## Exercise input
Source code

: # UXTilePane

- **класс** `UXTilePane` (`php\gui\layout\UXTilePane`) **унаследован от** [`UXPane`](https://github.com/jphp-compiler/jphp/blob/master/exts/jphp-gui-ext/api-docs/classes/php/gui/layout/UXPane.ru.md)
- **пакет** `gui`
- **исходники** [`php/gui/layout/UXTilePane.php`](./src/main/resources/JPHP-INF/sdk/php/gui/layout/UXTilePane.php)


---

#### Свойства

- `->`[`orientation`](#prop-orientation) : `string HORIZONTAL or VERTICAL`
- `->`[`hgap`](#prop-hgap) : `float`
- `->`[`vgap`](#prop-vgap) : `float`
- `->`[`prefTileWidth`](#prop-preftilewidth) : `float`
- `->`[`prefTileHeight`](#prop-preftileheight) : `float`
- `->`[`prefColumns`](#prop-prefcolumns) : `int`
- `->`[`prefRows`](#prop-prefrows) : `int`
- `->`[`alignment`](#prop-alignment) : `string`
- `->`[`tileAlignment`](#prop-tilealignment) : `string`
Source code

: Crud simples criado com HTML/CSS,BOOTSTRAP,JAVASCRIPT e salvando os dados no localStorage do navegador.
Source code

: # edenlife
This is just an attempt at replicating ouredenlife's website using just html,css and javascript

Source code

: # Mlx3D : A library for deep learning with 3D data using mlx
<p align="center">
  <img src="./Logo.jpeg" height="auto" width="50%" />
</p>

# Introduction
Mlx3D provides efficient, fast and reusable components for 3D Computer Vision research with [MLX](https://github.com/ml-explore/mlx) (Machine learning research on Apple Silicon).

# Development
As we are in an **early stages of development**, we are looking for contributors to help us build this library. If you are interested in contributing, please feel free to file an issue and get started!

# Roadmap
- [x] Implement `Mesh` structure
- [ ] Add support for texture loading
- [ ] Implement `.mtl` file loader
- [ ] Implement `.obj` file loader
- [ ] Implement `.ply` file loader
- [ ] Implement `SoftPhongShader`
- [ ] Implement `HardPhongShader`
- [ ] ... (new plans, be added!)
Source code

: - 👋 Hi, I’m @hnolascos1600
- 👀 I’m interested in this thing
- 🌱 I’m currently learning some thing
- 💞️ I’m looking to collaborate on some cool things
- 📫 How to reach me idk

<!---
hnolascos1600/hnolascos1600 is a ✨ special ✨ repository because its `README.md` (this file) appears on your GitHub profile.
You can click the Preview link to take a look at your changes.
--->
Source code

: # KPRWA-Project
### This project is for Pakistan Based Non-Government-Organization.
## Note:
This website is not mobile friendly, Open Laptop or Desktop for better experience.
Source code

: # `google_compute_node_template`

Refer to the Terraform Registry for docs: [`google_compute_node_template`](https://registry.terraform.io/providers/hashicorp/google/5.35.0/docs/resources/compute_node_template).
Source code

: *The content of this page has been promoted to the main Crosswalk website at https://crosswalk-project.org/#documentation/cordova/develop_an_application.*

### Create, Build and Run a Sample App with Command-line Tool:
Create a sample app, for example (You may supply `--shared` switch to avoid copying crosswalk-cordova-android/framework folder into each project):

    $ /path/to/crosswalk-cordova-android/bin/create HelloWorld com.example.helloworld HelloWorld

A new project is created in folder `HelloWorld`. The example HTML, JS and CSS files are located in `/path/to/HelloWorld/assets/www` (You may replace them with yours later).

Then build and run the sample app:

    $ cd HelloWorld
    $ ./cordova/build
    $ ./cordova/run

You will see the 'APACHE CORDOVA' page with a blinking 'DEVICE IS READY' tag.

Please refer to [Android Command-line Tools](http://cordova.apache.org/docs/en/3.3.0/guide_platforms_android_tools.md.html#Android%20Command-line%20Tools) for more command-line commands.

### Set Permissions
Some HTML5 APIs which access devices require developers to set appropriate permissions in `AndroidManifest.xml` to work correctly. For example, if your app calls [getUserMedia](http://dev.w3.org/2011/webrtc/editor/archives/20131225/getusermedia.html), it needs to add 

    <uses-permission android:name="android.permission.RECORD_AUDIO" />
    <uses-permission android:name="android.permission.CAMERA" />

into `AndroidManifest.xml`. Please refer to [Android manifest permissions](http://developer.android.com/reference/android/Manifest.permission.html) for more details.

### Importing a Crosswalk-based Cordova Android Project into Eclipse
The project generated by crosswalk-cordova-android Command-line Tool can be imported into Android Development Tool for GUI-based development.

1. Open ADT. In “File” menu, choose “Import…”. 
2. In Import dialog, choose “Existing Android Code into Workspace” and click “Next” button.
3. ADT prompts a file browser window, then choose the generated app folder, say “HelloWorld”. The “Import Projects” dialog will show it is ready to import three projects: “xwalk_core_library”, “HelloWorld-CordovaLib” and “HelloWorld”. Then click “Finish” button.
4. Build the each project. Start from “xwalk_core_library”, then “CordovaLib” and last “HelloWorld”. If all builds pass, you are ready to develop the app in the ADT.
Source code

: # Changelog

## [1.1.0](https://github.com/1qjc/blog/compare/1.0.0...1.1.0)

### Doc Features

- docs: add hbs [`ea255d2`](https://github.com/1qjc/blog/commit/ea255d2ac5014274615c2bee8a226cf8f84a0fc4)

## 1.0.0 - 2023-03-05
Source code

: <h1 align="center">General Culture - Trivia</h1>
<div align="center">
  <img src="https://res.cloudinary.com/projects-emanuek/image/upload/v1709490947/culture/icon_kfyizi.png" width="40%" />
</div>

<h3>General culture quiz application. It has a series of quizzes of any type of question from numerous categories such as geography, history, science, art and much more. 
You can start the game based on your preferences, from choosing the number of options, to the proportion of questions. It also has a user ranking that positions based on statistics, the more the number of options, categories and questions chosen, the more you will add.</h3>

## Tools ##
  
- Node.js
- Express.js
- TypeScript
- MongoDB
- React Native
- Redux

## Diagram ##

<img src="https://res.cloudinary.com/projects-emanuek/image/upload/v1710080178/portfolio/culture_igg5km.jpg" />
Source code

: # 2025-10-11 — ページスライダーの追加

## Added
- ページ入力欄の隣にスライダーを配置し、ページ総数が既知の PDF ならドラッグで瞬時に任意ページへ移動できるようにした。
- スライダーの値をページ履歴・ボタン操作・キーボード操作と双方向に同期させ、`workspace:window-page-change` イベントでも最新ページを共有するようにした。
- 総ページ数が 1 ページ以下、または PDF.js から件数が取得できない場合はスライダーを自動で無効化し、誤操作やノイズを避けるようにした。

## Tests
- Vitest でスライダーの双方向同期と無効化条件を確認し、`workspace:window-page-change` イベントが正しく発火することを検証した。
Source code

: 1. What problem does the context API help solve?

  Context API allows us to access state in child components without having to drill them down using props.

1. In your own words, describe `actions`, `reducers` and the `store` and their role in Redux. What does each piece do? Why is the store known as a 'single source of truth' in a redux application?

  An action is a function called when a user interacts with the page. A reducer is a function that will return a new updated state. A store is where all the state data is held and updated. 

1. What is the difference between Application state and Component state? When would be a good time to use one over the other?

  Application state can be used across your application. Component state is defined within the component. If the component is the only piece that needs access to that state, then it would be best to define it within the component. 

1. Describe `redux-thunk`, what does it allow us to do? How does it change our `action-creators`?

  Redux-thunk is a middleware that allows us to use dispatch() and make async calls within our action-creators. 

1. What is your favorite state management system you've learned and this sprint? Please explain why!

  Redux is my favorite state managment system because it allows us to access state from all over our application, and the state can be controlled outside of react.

## Your objective
In full and without alteration, transcribe the listing above.

## Reply to the task
Source code

: # UXTilePane

- **класс** `UXTilePane` (`php\gui\layout\UXTilePane`) **унаследован от** [`UXPane`](https://github.com/jphp-compiler/jphp/blob/master/exts/jphp-gui-ext/api-docs/classes/php/gui/layout/UXPane.ru.md)
- **пакет** `gui`
- **исходники** [`php/gui/layout/UXTilePane.php`](./src/main/resources/JPHP-INF/sdk/php/gui/layout/UXTilePane.php)


---

#### Свойства

- `->`[`orientation`](#prop-orientation) : `string HORIZONTAL or VERTICAL`
- `->`[`hgap`](#prop-hgap) : `float`
- `->`[`vgap`](#prop-vgap) : `float`
- `->`[`prefTileWidth`](#prop-preftilewidth) : `float`
- `->`[`prefTileHeight`](#prop-preftileheight) : `float`
- `->`[`prefColumns`](#prop-prefcolumns) : `int`
- `->`[`prefRows`](#prop-prefrows) : `int`
- `->`[`alignment`](#prop-alignment) : `string`
- `->`[`tileAlignment`](#prop-tilealignment) : `string`
Source code

: Crud simples criado com HTML/CSS,BOOTSTRAP,JAVASCRIPT e salvando os dados no localStorage do navegador.
Source code

: # edenlife
This is just an attempt at replicating ouredenlife's website using just html,css and javascript

Source code

: # Mlx3D : A library for deep learning with 3D data using mlx
<p align="center">
  <img src="./Logo.jpeg" height="auto" width="50%" />
</p>

# Introduction
Mlx3D provides efficient, fast and reusable components for 3D Computer Vision research with [MLX](https://github.com/ml-explore/mlx) (Machine learning research on Apple Silicon).

# Development
As we are in an **early stages of development**, we are looking for contributors to help us build this library. If you are interested in contributing, please feel free to file an issue and get started!

# Roadmap
- [x] Implement `Mesh` structure
- [ ] Add support for texture loading
- [ ] Implement `.mtl` file loader
- [ ] Implement `.obj` file loader
- [ ] Implement `.ply` file loader
- [ ] Implement `SoftPhongShader`
- [ ] Implement `HardPhongShader`
- [ ] ... (new plans, be added!)
Source code

: - 👋 Hi, I’m @hnolascos1600
- 👀 I’m interested in this thing
- 🌱 I’m currently learning some thing
- 💞️ I’m looking to collaborate on some cool things
- 📫 How to reach me idk

<!---
hnolascos1600/hnolascos1600 is a ✨ special ✨ repository because its `README.md` (this file) appears on your GitHub profile.
You can click the Preview link to take a look at your changes.
--->
Source code

: # KPRWA-Project
### This project is for Pakistan Based Non-Government-Organization.
## Note:
This website is not mobile friendly, Open Laptop or Desktop for better experience.
Source code

: # `google_compute_node_template`

Refer to the Terraform Registry for docs: [`google_compute_node_template`](https://registry.terraform.io/providers/hashicorp/google/5.35.0/docs/resources/compute_node_template).
Source code

: *The content of this page has been promoted to the main Crosswalk website at https://crosswalk-project.org/#documentation/cordova/develop_an_application.*

### Create, Build and Run a Sample App with Command-line Tool:
Create a sample app, for example (You may supply `--shared` switch to avoid copying crosswalk-cordova-android/framework folder into each project):

    $ /path/to/crosswalk-cordova-android/bin/create HelloWorld com.example.helloworld HelloWorld

A new project is created in folder `HelloWorld`. The example HTML, JS and CSS files are located in `/path/to/HelloWorld/assets/www` (You may replace them with yours later).

Then build and run the sample app:

    $ cd HelloWorld
    $ ./cordova/build
    $ ./cordova/run

You will see the 'APACHE CORDOVA' page with a blinking 'DEVICE IS READY' tag.

Please refer to [Android Command-line Tools](http://cordova.apache.org/docs/en/3.3.0/guide_platforms_android_tools.md.html#Android%20Command-line%20Tools) for more command-line commands.

### Set Permissions
Some HTML5 APIs which access devices require developers to set appropriate permissions in `AndroidManifest.xml` to work correctly. For example, if your app calls [getUserMedia](http://dev.w3.org/2011/webrtc/editor/archives/20131225/getusermedia.html), it needs to add 

    <uses-permission android:name="android.permission.RECORD_AUDIO" />
    <uses-permission android:name="android.permission.CAMERA" />

into `AndroidManifest.xml`. Please refer to [Android manifest permissions](http://developer.android.com/reference/android/Manifest.permission.html) for more details.

### Importing a Crosswalk-based Cordova Android Project into Eclipse
The project generated by crosswalk-cordova-android Command-line Tool can be imported into Android Development Tool for GUI-based development.

1. Open ADT. In “File” menu, choose “Import…”. 
2. In Import dialog, choose “Existing Android Code into Workspace” and click “Next” button.
3. ADT prompts a file browser window, then choose the generated app folder, say “HelloWorld”. The “Import Projects” dialog will show it is ready to import three projects: “xwalk_core_library”, “HelloWorld-CordovaLib” and “HelloWorld”. Then click “Finish” button.
4. Build the each project. Start from “xwalk_core_library”, then “CordovaLib” and last “HelloWorld”. If all builds pass, you are ready to develop the app in the ADT.
Source code

: # Changelog

## [1.1.0](https://github.com/1qjc/blog/compare/1.0.0...1.1.0)

### Doc Features

- docs: add hbs [`ea255d2`](https://github.com/1qjc/blog/commit/ea255d2ac5014274615c2bee8a226cf8f84a0fc4)

## 1.0.0 - 2023-03-05
Source code

: <h1 align="center">General Culture - Trivia</h1>
<div align="center">
  <img src="https://res.cloudinary.com/projects-emanuek/image/upload/v1709490947/culture/icon_kfyizi.png" width="40%" />
</div>

<h3>General culture quiz application. It has a series of quizzes of any type of question from numerous categories such as geography, history, science, art and much more. 
You can start the game based on your preferences, from choosing the number of options, to the proportion of questions. It also has a user ranking that positions based on statistics, the more the number of options, categories and questions chosen, the more you will add.</h3>

## Tools ##
  
- Node.js
- Express.js
- TypeScript
- MongoDB
- React Native
- Redux

## Diagram ##

<img src="https://res.cloudinary.com/projects-emanuek/image/upload/v1710080178/portfolio/culture_igg5km.jpg" />
Source code

: # 2025-10-11 — ページスライダーの追加

## Added
- ページ入力欄の隣にスライダーを配置し、ページ総数が既知の PDF ならドラッグで瞬時に任意ページへ移動できるようにした。
- スライダーの値をページ履歴・ボタン操作・キーボード操作と双方向に同期させ、`workspace:window-page-change` イベントでも最新ページを共有するようにした。
- 総ページ数が 1 ページ以下、または PDF.js から件数が取得できない場合はスライダーを自動で無効化し、誤操作やノイズを避けるようにした。

## Tests
- Vitest でスライダーの双方向同期と無効化条件を確認し、`workspace:window-page-change` イベントが正しく発火することを検証した。
Source code

: 1. What problem does the context API help solve?

  Context API allows us to access state in child components without having to drill them down using props.

1. In your own words, describe `actions`, `reducers` and the `store` and their role in Redux. What does each piece do? Why is the store known as a 'single source of truth' in a redux application?

  An action is a function called when a user interacts with the page. A reducer is a function that will return a new updated state. A store is where all the state data is held and updated. 

1. What is the difference between Application state and Component state? When would be a good time to use one over the other?

  Application state can be used across your application. Component state is defined within the component. If the component is the only piece that needs access to that state, then it would be best to define it within the component. 

1. Describe `redux-thunk`, what does it allow us to do? How does it change our `action-creators`?

  Redux-thunk is a middleware that allows us to use dispatch() and make async calls within our action-creators. 

1. What is your favorite state management system you've learned and this sprint? Please explain why!

  Redux is my favorite state managment system because it allows us to access state from all over our application, and the state can be controlled outside of react.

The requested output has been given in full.